ACTION VERSUS ‘REACTION’
Every day, we deal with challenges. Some of them might be situations or people who ‘rub us the wrong way’. After all, each person is so different from the next, that it’s hardly a surprise to find ourselves in difficult positions when it comes to interpersonal relationships.
From procedures that are unnecessarily lengthy or complicated; to trying to explain to someone what we need of them; communication is always a key factor. However, sometimes talking and listening just doesn’t cut it. Why? Pick a reason: cultural differences, the transit of the planets, the mood of the persons involved, personality differences, etc. Most of us will react to each response or action from the other person, in a hopeless attempt to get what we want/need. Many times, these situations become big misunderstandings, with a lot of unnecessary drama – and stress!
What do we do when words fail to convey our thoughts and feelings to the other person? Does it mean that we are failing as human beings? Or, is it that the other person is on some personal crusade to make our lives miserable? In most cases, both of these answers are wrong. What if, instead of talking and getting angrier and angrier, we make a pause and take a deep breath? If you are able, ask the other person if you can have a moment. Step out of the stressful situation and analyze it just as if you were watching a movie. What is it that bothers you about the situation, and is it a reasonable cause? Is there anything you can do to remove stress from the moment?
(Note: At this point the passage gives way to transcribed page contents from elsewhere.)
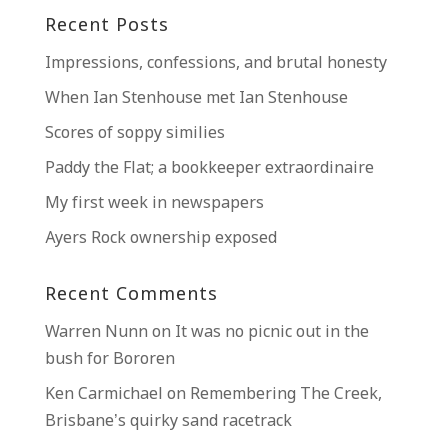
Recent Posts
Impressions, confessions, and brutal honesty
When Ian Stenhouse met Ian Stenhouse
Scores of soppy similies
Paddy the Flat; a bookkeeper extraordinaire
My first week in newspapers
Ayers Rock ownership exposed
Recent Comments
Warren Nunn
on
It was no picnic out in the
bush for Bororen
Ken Carmichael
on
Remembering The Creek,
Brisbane’s quirky sand racetrack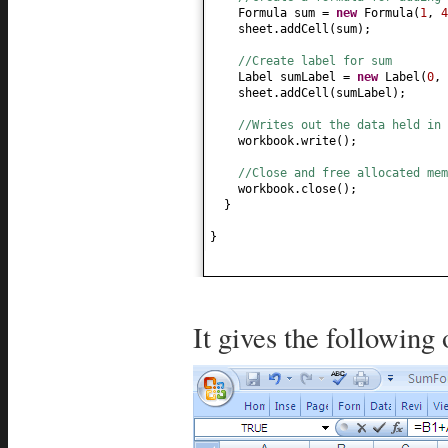
Formula sum =
new
Formula
(
1
,
4
sheet.addCell
(
sum
)
;
//Create label for sum
Label sumLabel =
new
Label
(
0
,
sheet.addCell
(
sumLabel
)
;
//Writes out the data held in 
workbook.write
()
;
//Close and free allocated me
workbook.close
()
;
}
}
It gives the following 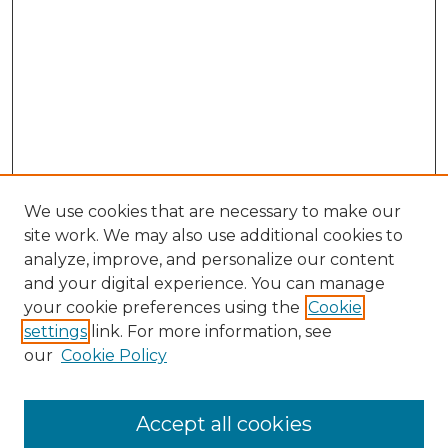
We use cookies that are necessary to make our
site work. We may also use additional cookies to
analyze, improve, and personalize our content
and your digital experience. You can manage
Browse Willow Hill Collections
your cookie preferences using the
Cookie
settings
link. For more information, see
African American Funeral Programs
our
Cookie Policy
"If These Cemeteries Could Talk"
Cemetery Tours
More about Willow Hill Heritage and
Accept all cookies
Renaissance Center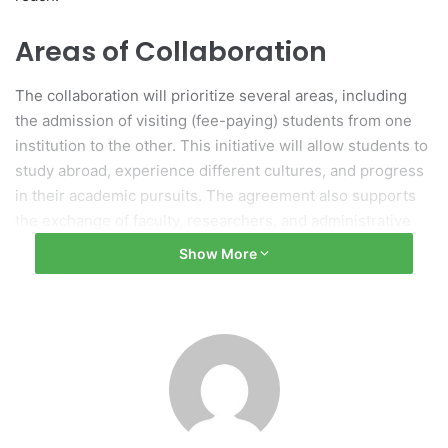
Areas of Collaboration
The collaboration will prioritize several areas, including
the admission of visiting (fee-paying) students from one
institution to the other. This initiative will allow students to
study abroad, experience different cultures, and progress
in their academic pursuits. The agreement also supports
the exchange of faculty, researchers, and administrative
staff, promoting diverse teaching methodologies and
Show More
specialized knowledge within classrooms.
Joint Research and Academic
Initiatives
Additionally, the agreement encourages joint research
projects and the sharing of academic resources, enabling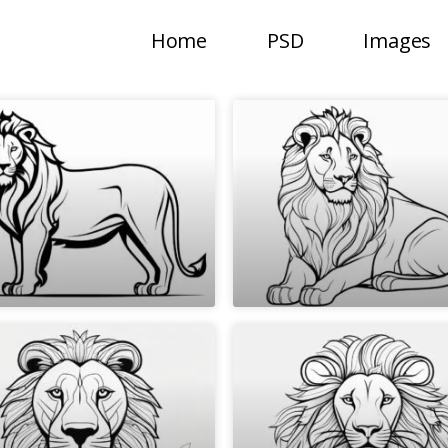
Home
PSD
Images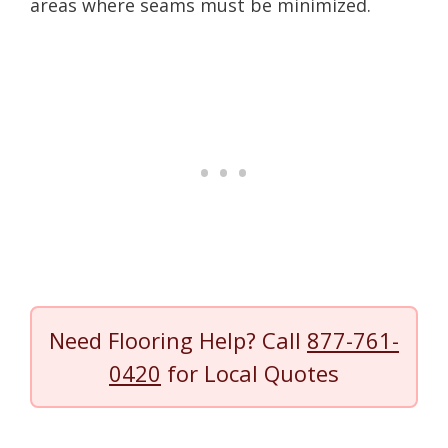
areas where seams must be minimized.
Need Flooring Help? Call
877-761-
0420
for Local Quotes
Whenever an awkward or unpleasant situation presents itself, the wisest solution is always positive action, rather than an instinct-triggered reaction. Think about all the anger and time you can spare yourself if you pause to act, rather than ‘jump and react’. When we just react to things, we are not present – we are just acting out of pure emotion, leaving reason out of the picture. This is one of the reasons why I think Chris Spheeris’ upcoming workshop at LifePath, “The Power of Presence”, will be life-changing for many of us. Consciousness and presence are the essential ‘tools’ for a peaceful, creative life. There is no room for creativity and enlightenment if we go through life merely reacting to everything and everyone.